The Washington Valor has come and gone.
LaDonna Smith is still standing.
“They are gone and we are here,” she said.
Yes they are. The Prince George’s Valor American Basketball Association franchise started before Ted Leonsis’ Washington Valor Arena Football team and is still doing business here in 2022, three years after the Arena Football team closed.
“They got their name from me,” Smith said. “Their lawyers said why don’t we do it together?”
After all, who would have thought that a single 44-year-old woman from Fairmount Heights, Maryland, with no professional experience in sports management, would outlast Leonsis’ Arena Football business?
Smith did just that. After two years of game cancellations and postponements, grappling with COVID-19, she is about to enter a new season as the owner of the minor league basketball franchise. She’s survived a pandemic, coach and roster turnover and different venues — and survived a roster of those she says tried to bankrupt her.
“People keep trying to take the organization away from me,” she said.
So far they have failed.
“I bought the market in 2015 and we played our first season in 2016,” she said. “Since then, we have played in six different halls. Everyone wants to get over it instead of doing honest business. One day, I hope to have our room. The ABA was supposed to have a program for this, but it didn’t happen. I review potential locations and designs before seeking funding. It will be something for the community.
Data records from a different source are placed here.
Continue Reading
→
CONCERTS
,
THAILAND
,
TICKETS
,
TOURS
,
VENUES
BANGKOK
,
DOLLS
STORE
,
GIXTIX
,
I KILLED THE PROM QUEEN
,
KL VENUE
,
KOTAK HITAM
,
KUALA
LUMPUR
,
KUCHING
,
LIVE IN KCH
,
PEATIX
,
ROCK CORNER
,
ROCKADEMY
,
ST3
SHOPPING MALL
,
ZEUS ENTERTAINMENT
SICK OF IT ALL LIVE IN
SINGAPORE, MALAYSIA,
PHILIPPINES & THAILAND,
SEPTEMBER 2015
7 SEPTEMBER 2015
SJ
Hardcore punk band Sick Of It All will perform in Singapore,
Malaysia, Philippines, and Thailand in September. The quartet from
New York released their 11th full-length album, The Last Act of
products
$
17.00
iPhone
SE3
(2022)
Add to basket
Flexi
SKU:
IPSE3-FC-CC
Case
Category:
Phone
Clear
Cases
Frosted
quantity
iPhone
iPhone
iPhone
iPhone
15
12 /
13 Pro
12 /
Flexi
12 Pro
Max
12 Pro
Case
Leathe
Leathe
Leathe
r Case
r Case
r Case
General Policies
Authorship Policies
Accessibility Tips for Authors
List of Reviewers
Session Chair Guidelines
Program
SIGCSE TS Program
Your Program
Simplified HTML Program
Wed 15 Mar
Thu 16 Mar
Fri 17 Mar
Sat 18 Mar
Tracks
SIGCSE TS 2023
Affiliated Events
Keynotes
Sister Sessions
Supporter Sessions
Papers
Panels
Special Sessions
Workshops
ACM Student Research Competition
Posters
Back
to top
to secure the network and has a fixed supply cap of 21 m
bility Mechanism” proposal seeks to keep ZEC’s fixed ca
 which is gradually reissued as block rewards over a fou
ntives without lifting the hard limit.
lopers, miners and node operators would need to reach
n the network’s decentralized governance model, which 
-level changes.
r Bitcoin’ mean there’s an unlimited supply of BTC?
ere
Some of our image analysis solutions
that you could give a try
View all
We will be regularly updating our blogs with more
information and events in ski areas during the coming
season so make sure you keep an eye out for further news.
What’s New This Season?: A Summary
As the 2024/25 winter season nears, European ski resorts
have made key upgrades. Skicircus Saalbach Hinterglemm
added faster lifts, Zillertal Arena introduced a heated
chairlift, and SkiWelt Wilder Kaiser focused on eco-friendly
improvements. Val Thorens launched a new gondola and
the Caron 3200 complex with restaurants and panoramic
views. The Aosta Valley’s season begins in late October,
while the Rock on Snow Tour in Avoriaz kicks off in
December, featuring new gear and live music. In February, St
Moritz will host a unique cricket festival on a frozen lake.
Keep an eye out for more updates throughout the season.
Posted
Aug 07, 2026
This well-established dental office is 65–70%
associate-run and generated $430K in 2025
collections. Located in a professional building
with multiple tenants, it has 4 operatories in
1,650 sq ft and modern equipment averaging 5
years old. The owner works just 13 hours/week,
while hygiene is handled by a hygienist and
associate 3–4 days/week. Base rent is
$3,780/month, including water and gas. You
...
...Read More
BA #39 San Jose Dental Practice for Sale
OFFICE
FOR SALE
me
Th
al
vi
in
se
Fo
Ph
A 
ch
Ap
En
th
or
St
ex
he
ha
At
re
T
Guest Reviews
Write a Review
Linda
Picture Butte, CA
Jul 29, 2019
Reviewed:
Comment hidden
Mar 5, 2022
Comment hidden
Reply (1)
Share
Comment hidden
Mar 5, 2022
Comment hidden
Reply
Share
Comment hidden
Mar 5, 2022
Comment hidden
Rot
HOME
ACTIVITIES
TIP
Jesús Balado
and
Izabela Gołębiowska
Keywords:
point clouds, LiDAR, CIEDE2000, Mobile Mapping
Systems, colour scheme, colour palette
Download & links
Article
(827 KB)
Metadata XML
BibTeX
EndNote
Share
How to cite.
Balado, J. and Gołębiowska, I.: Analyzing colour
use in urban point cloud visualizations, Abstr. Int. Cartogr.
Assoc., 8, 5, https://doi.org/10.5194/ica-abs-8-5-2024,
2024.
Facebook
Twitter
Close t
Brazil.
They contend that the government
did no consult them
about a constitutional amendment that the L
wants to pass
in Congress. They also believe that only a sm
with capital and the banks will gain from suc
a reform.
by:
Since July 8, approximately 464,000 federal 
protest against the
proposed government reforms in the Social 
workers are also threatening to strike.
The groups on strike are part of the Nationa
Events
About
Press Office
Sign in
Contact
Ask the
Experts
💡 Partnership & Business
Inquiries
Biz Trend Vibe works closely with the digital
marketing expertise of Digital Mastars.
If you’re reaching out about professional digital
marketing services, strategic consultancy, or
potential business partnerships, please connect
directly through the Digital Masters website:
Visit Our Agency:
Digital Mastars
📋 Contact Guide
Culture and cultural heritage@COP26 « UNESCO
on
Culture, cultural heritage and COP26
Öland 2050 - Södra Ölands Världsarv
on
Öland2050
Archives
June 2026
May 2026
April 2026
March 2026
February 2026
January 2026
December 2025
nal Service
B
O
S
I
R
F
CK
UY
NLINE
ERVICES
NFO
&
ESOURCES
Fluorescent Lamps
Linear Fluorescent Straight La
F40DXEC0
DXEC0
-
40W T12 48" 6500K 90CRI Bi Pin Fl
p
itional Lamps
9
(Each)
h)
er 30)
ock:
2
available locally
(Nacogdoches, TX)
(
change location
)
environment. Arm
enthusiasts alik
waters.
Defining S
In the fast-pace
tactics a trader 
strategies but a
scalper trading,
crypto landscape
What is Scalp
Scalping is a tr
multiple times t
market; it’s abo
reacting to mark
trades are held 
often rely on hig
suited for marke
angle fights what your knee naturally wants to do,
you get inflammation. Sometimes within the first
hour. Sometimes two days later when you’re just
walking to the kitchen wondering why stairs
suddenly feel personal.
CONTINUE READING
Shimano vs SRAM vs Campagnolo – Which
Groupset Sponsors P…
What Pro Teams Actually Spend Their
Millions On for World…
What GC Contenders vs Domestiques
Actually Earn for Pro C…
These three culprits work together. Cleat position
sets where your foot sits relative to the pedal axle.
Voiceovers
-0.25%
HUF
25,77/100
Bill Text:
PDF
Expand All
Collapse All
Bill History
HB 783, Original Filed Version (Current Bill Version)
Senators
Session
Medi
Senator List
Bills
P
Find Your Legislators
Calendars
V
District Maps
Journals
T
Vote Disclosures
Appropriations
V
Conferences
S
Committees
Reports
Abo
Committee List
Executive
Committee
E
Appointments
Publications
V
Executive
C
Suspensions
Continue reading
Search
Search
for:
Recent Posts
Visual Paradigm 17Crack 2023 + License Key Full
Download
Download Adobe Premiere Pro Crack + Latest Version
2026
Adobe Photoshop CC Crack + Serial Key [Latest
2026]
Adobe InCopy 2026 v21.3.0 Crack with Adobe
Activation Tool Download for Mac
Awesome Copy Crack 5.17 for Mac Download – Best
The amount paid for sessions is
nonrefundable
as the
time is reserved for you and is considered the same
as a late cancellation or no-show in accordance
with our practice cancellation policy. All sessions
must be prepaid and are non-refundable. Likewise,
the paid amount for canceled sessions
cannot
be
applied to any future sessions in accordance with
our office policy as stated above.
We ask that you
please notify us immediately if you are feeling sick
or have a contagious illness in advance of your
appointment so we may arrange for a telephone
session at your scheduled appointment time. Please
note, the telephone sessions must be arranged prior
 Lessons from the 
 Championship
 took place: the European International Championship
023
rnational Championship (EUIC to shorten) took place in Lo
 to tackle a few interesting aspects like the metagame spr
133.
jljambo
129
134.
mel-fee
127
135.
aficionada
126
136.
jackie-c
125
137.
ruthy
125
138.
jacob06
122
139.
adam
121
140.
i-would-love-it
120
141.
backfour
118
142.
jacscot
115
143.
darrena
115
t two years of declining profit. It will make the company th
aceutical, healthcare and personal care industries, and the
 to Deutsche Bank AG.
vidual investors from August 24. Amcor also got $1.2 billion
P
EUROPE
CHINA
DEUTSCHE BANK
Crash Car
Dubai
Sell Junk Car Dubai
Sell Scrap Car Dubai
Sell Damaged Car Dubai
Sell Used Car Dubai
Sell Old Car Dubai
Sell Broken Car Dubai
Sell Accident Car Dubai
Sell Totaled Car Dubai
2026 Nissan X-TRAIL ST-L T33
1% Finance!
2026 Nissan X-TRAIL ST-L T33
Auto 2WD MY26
It’s terribly ambitious. But most people would have counted Smith long before that.
Smith draws up a schedule of ABA teams to face in the fall. The Valor had trials on Saturday with more scheduled for Sept. 10 at Greenbelt. They hope to start the season by the end of October, with home games at Prince George’s Community College.
“We will continue to make changes until we have all the right pieces in place,” Smith said in a statement posted on his website. “A lot of companies have periods of trial and error and we’re no different… Whether it’s with staff, players or coaches, we’re going to keep going until we get it right.
“But in the end we are still here! We are the oldest professional organization based in Maryland. And if we have to remind, we belong to a woman and a minority! »
It’s a remarkable achievement since minor league basketball is such a hit and miss business, often operated in high school gymnasiums with players clinging to their last hope of a professional basketball career.
“Every time I wanted to give up, someone gave me a push, a player, someone,” she said. “I get up and continue. »
The name of the American Basketball Association – from the famous days of the Julius Erving ABA days – was revived by businessman Joe Newman in 1999. There are 160 teams in seven regions of the country. The Valor play in the Mid-Atlantic region.
“We have the money to have a season,” Smith said. “We partnered with another company called ABA Owners Assist, that company works with ABA. I go out and personally solicit sponsors, and they came on board. We allowed fundraisers at our events and we share the income.
They use volunteers for various positions – ushers, ticket takers, game day operations and other jobs.
Smith’s biggest decision this season was hiring former George Washington University basketball star JR Pinnock as Valor’s coach.
Pinnock was the Colonials’ leading scorer in the 2005–06 season and led them to two consecutive NCAA Tournaments. He was drafted by the Dallas Mavericks in 2006 and later traded to the Los Angeles Lakers, where he was released after appearing in seven preseason games. He then played in the NBA D-League for the Arkansas Rim Rockers and the Rio Grande Valley Vipers. He will also play in Germany and Puerto Rico.
“He has direct connections overseas,” Smith said. “It will be great to have someone who has played at professional level to coach the team.”
Smith has a full-time job — she’s a circulation assistant at a local library. She is also a published author and musician and notary public. And, she’s still the owner of Prince George’s Valor ABA basketball team — ready to step onto the court for a new season.